Wednesday, June 13, 2007

Croatia Online - Croatia With Your Family

Our previous posting, on Krka waterfalls near Šibenik, mentioned that it made for a great family day out. We’re obviously in good company as Frommer’s recently published travel guide, Croatia With Your Family, includes Krka in its shortlists of best family experiences and best days out. Included in the piece on Krka is a little known fact reproduced below, © 2007 Wiley Publishing, Inc., Hoboken, New Jersey:

“As you might expect, past Croatians were not slow to harness all this raw natural power. The river was long lined with water mills (some are still on display), and the Krka Hydro Dam, generating direct current, was opened in 1895, making Šibenik the first town in the world to be lit in this way. A similar project in New York State can claim the first hydrodam of this type (by two days), but delays in laying transmission lines meant that the city of Buffalo trailed behind Šibenik in actually harnessing the power. A massive turbine from those days lies among the ruins, and there’s a small modern hydroelectric scheme down by the river.”

Croatia With Your Family, written by Jos Symon, is a very welcome addition to Frommer’s With Your Family travel guides. The range is noted for providing the type of essential, first hand, practical information which will enable parents to keep children of all ages amused, happy and safe. Every listed destination, activity and accommodation has been tried and tested, and only the most family friendly are featured. Details include suitable age groups for various activities, essential packing lists and the low down on kids clubs and crèches. You can tell, right at the beginning, that the author got a good feel for the real Croatia, when he observes that, despite the fact that Croatia has not yet focused greatly on providing specific entertainment and facilities geared directly at children, in the positive attitude of its people, it couldn’t be more family friendly. Jos summarises “I’d personally trade a ton of institutional balloons and coloured pencils for an ounce of genuine child friendliness. And that’s what you get in Croatia.”
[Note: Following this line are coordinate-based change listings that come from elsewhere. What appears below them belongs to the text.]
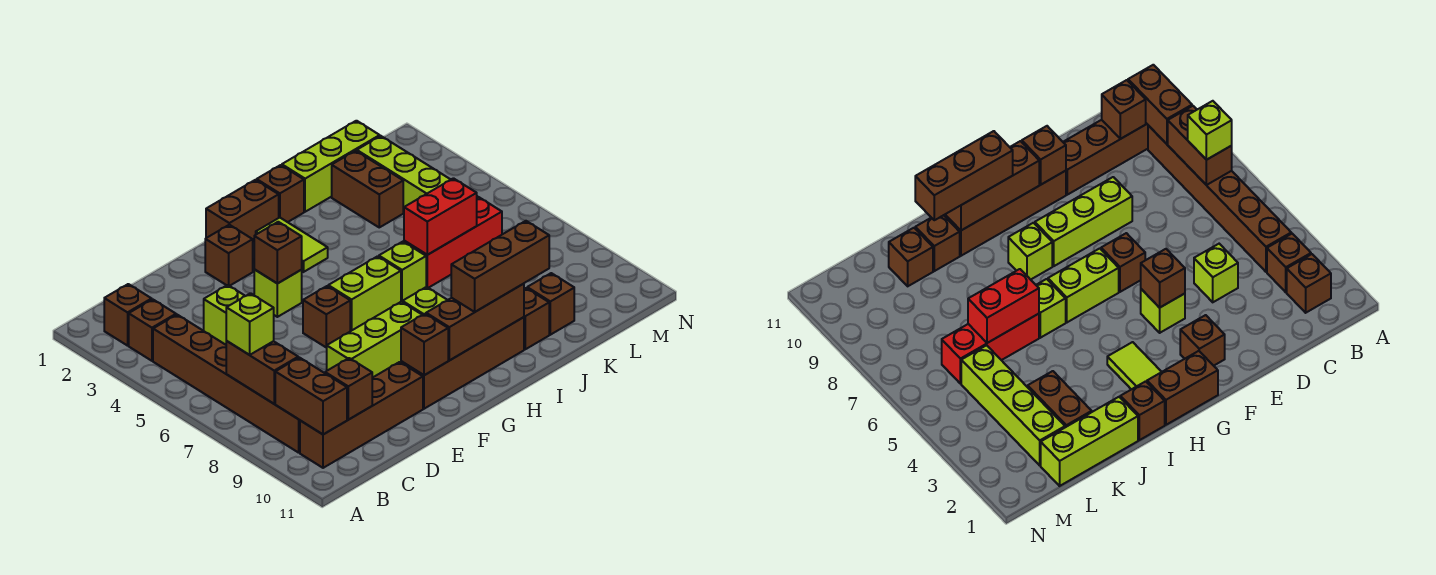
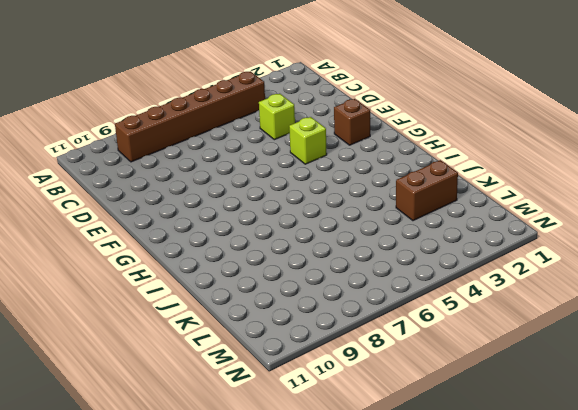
none -> brown brick B2 level 1
none -> brown brick B3 level 1
none -> brown brick B10:E10 level 1
none -> lime brick E8:G8 level 1

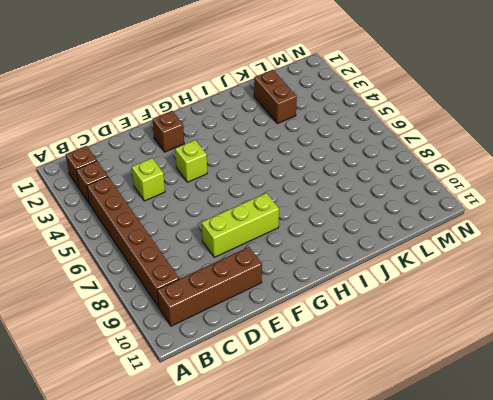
none -> brown brick F6 level 1
none -> brown brick F10:I10 level 1
none -> brown brick G1:H1 level 1
none -> lime brick G6:H6 level 1

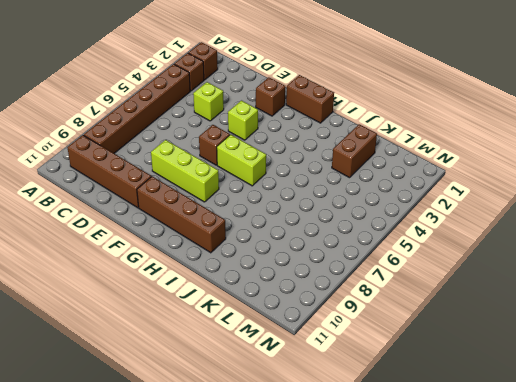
none -> lime tile H2:H3 level 1
none -> lime brick H8 level 1
none -> brown brick I1 level 1
none -> lime brick I6 level 1

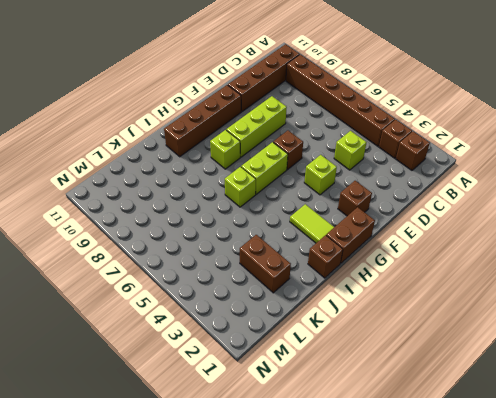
none -> lime brick J1:L1 level 1
none -> red brick J6:L6 level 1
none -> brown brick J10 level 1
none -> brown brick K10 level 1

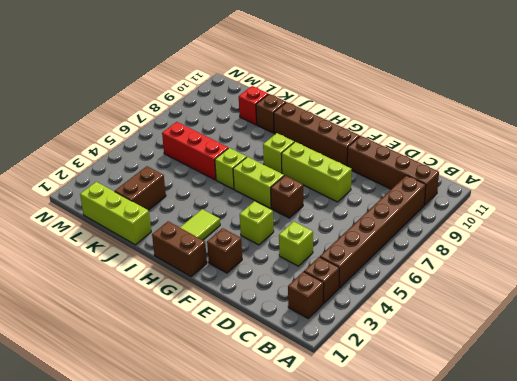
red brick K10 level 1 -> brown brick K10 level 1
none -> brown brick I1 level 1
none -> lime brick L2:L5 level 1
none -> brown brick B7:B8 level 2
none -> brown brick B9:B10 level 2

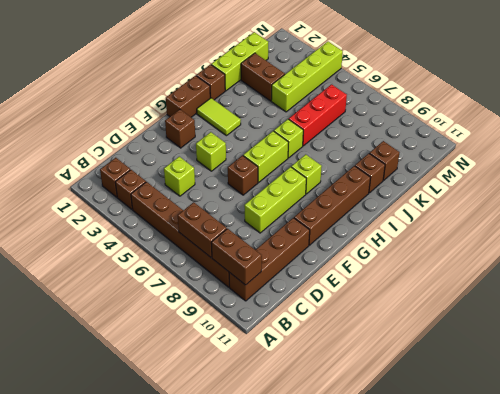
lime brick K4:N4 level 1 -> lime brick L2:L5 level 1
none -> brown brick C10 level 2
none -> brown brick F4 level 2
none -> brown brick F10 level 2
none -> brown brick G10:I10 level 2

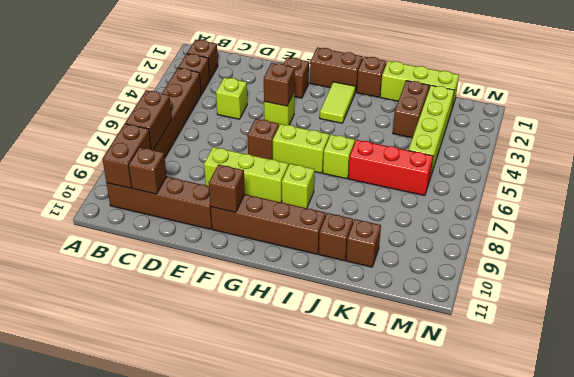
none -> brown brick G10:I10 level 2
none -> red brick J6:K6 level 2
none -> lime brick B7 level 3
none -> brown brick H10:J10 level 3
This book is all the more valuable for the fact that Croatia has yet to overtly target the childrens’ tourism market. We’re hard pushed to think of a single theme park, water or otherwise. A little more common are childrens’ playgrounds and wooden horses on springs, nailed to the floor on ferries. In Croatia, children play safely like our parents used to, without too much need for expensive gismos and theme parks – in the sea, on the beach, often in quiet back roads and normally under careful supervision. The family unit, often including a vast extended family, is strong, and children are adored and well cared for. They’re not, however, fussed over or restricted, like their western European peers, under mounting EU health and safety regulations, and genuine concerns for their security. You may be shocked to see the occasional five year old on a motor bike, in between his mum and dad, with no crash helmets anywhere in sight, and it’s not altogether legal, but everyone’s happy and the village traffic is not quite what you’d get in England. Above all, Croatia is a safe country, with very low crime rates, particularly outside the big cities.

So for those who are wondering whether Croatia is the right place for the next family holiday, and not sure where to go or what to do, Croatia With Your Family is for you. For more details, including where to buy it, go to http://www.frommers.com/uk/withyourfamily/. Having last visited Croatia before the break up of the Yugoslav Republic, the author is a self confessed born-again Croatia enthusiast. Use his experiences, and those of his family, to plan and execute your holiday, and the whole family will probably fall in love with Croatia too.